╭──
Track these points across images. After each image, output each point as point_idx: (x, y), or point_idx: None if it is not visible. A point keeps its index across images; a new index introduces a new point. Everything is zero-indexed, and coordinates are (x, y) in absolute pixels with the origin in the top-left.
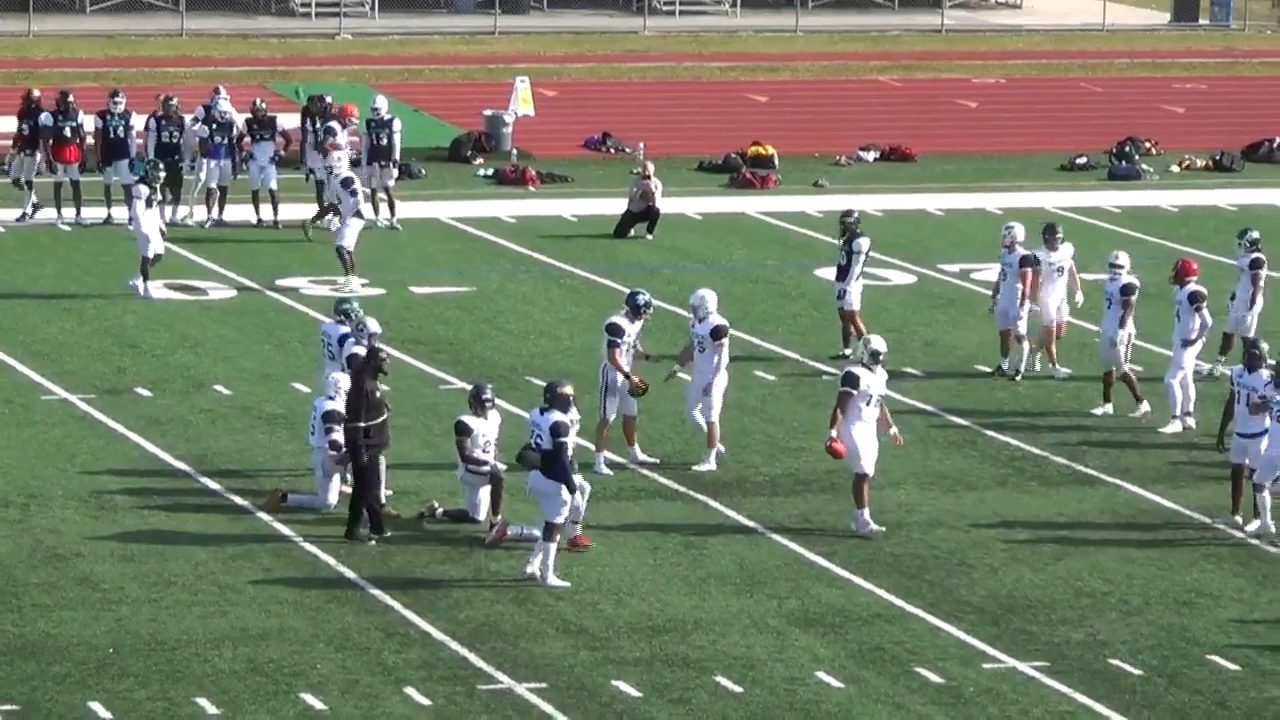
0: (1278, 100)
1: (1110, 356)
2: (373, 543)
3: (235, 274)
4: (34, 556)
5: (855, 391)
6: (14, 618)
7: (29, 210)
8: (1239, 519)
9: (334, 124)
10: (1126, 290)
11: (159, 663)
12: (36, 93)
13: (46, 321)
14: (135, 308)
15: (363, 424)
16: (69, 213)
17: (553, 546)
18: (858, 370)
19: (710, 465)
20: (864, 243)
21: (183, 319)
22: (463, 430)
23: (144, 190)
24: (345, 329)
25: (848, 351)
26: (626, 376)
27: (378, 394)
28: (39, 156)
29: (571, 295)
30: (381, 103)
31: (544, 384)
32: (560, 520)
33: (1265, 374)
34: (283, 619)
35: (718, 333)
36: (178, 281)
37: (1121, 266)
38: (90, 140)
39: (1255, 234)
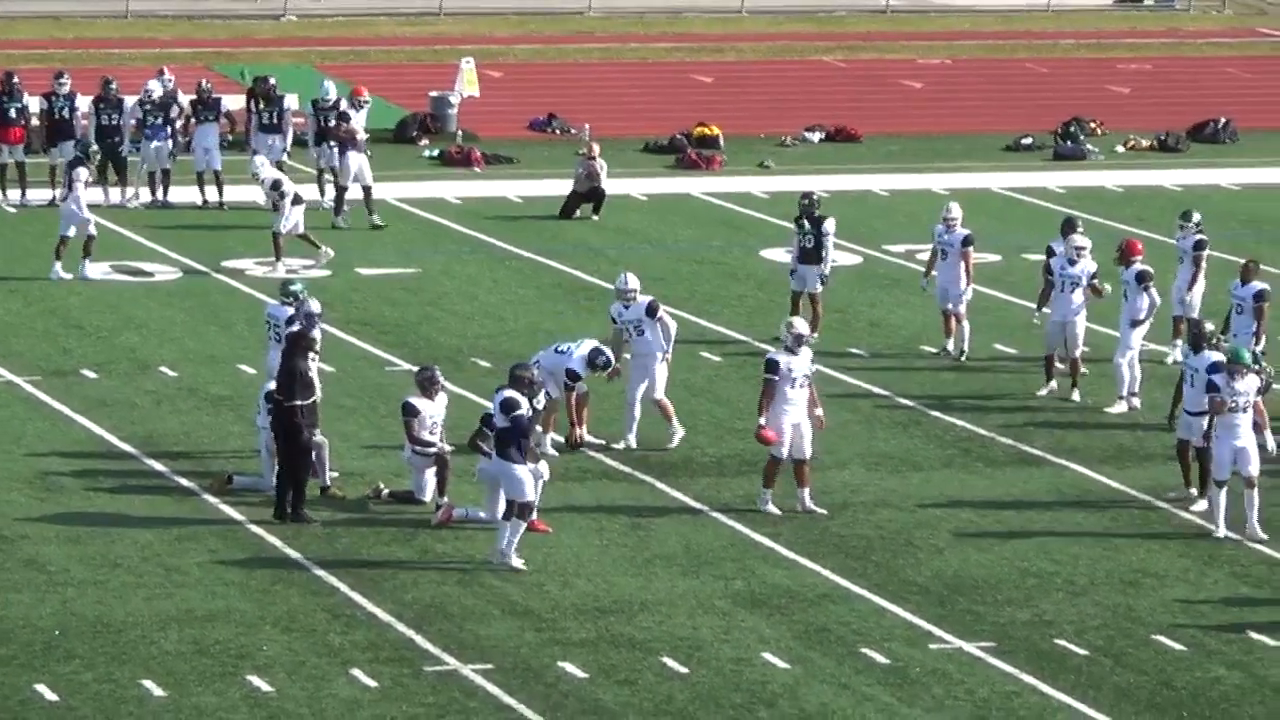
0: (1223, 81)
1: (1069, 340)
2: (318, 524)
3: (181, 256)
4: None
5: (777, 377)
6: None
7: None
8: (1194, 491)
9: (349, 109)
10: (1095, 275)
11: (105, 645)
12: None
13: None
14: (80, 289)
15: (298, 402)
16: (14, 194)
17: (521, 525)
18: (778, 355)
19: (680, 433)
20: (832, 223)
21: (128, 301)
22: (410, 411)
23: (84, 173)
24: (292, 310)
25: (815, 335)
26: (572, 425)
27: (309, 374)
28: None
29: (517, 277)
30: (329, 87)
31: (490, 365)
32: (528, 498)
33: (1209, 355)
34: (229, 601)
35: (652, 309)
36: (123, 263)
37: (1084, 248)
38: (35, 121)
39: (1199, 215)
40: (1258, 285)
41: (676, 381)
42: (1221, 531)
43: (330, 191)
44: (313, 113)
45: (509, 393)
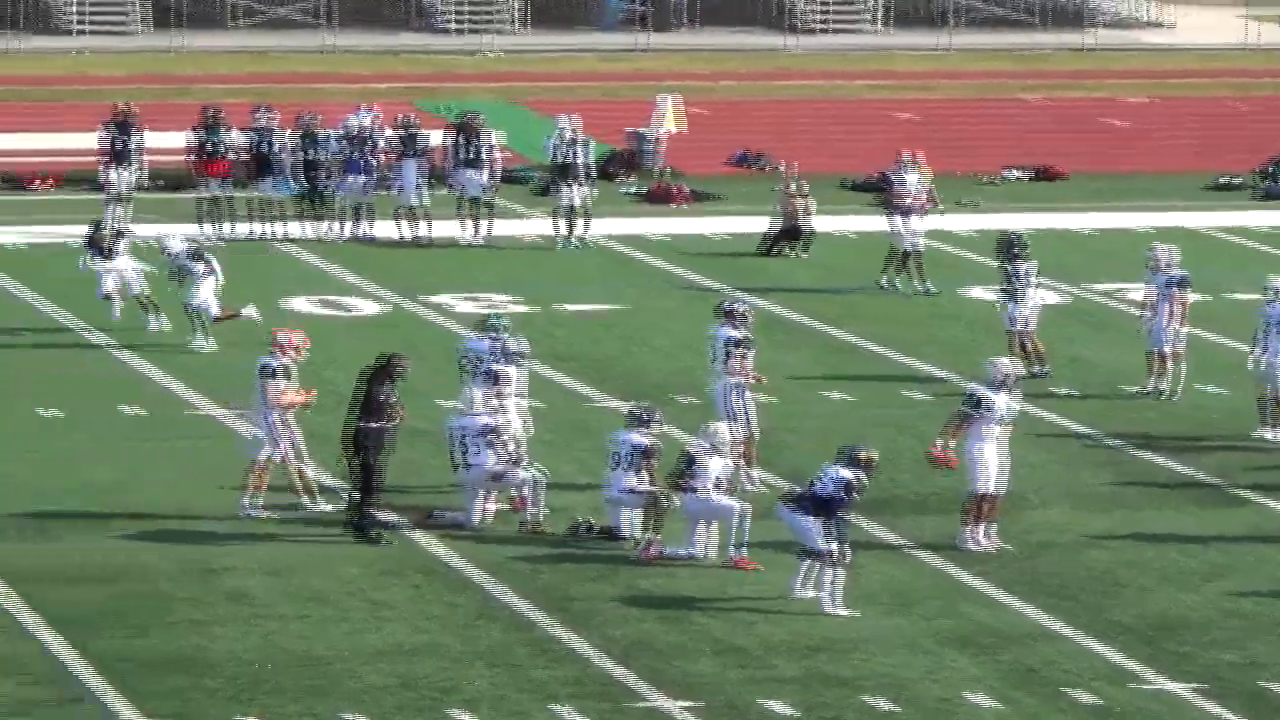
0: None
1: (1270, 379)
2: (385, 544)
3: (379, 289)
4: (184, 571)
5: (975, 413)
6: (164, 632)
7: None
8: None
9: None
10: None
11: (310, 678)
12: (124, 106)
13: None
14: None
15: (361, 423)
16: (225, 227)
17: (841, 574)
18: (982, 391)
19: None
20: (1028, 266)
21: (329, 335)
22: (651, 454)
23: (199, 267)
24: (489, 343)
25: (1036, 370)
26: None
27: (381, 398)
28: (123, 171)
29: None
30: (566, 120)
31: (693, 400)
32: (821, 548)
33: None
34: (433, 635)
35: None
36: (325, 298)
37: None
38: (239, 156)
39: None
40: None
41: (880, 419)
42: None
43: (563, 226)
44: (551, 149)
45: (849, 474)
╰──
> **Task goal**: Leave the pictures aside and give every entry above again word for word.

> **Written solution**:
Track these points across images. After each image, output each point as point_idx: (x, y), or point_idx: None if it is not visible. A point keeps its index across images; a new index introduces a new point. Everything is zero-indexed, and coordinates are (x, y) in absolute pixels with the origin in the top-left.
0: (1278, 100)
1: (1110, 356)
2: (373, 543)
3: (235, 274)
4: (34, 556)
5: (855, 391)
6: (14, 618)
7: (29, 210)
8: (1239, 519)
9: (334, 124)
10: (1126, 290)
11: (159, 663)
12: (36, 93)
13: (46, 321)
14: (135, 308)
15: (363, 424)
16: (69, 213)
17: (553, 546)
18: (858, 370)
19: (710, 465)
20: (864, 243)
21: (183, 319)
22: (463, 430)
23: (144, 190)
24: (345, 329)
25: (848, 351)
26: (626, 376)
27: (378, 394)
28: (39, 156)
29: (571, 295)
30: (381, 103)
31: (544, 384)
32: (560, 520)
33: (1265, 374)
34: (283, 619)
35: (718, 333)
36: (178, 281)
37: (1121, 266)
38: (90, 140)
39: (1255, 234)
0: (1223, 81)
1: (1069, 340)
2: (318, 524)
3: (181, 256)
4: None
5: (777, 377)
6: None
7: None
8: (1194, 491)
9: (349, 109)
10: (1095, 275)
11: (105, 645)
12: None
13: None
14: (80, 289)
15: (298, 402)
16: (14, 194)
17: (521, 525)
18: (778, 355)
19: (680, 433)
20: (832, 223)
21: (128, 301)
22: (410, 411)
23: (84, 173)
24: (292, 310)
25: (815, 335)
26: (572, 425)
27: (309, 374)
28: None
29: (517, 277)
30: (329, 87)
31: (490, 365)
32: (528, 498)
33: (1209, 355)
34: (229, 601)
35: (652, 309)
36: (123, 263)
37: (1084, 248)
38: (35, 121)
39: (1199, 215)
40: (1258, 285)
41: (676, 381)
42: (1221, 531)
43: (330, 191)
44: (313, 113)
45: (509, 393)
0: None
1: (1270, 379)
2: (385, 544)
3: (379, 289)
4: (184, 571)
5: (975, 413)
6: (164, 632)
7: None
8: None
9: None
10: None
11: (310, 678)
12: (124, 106)
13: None
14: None
15: (361, 423)
16: (225, 227)
17: (841, 574)
18: (982, 391)
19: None
20: (1028, 266)
21: (329, 335)
22: (651, 454)
23: (199, 267)
24: (489, 343)
25: (1036, 370)
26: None
27: (381, 398)
28: (123, 171)
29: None
30: (566, 120)
31: (693, 400)
32: (821, 548)
33: None
34: (433, 635)
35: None
36: (325, 298)
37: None
38: (239, 156)
39: None
40: None
41: (880, 419)
42: None
43: (563, 226)
44: (551, 149)
45: (849, 474)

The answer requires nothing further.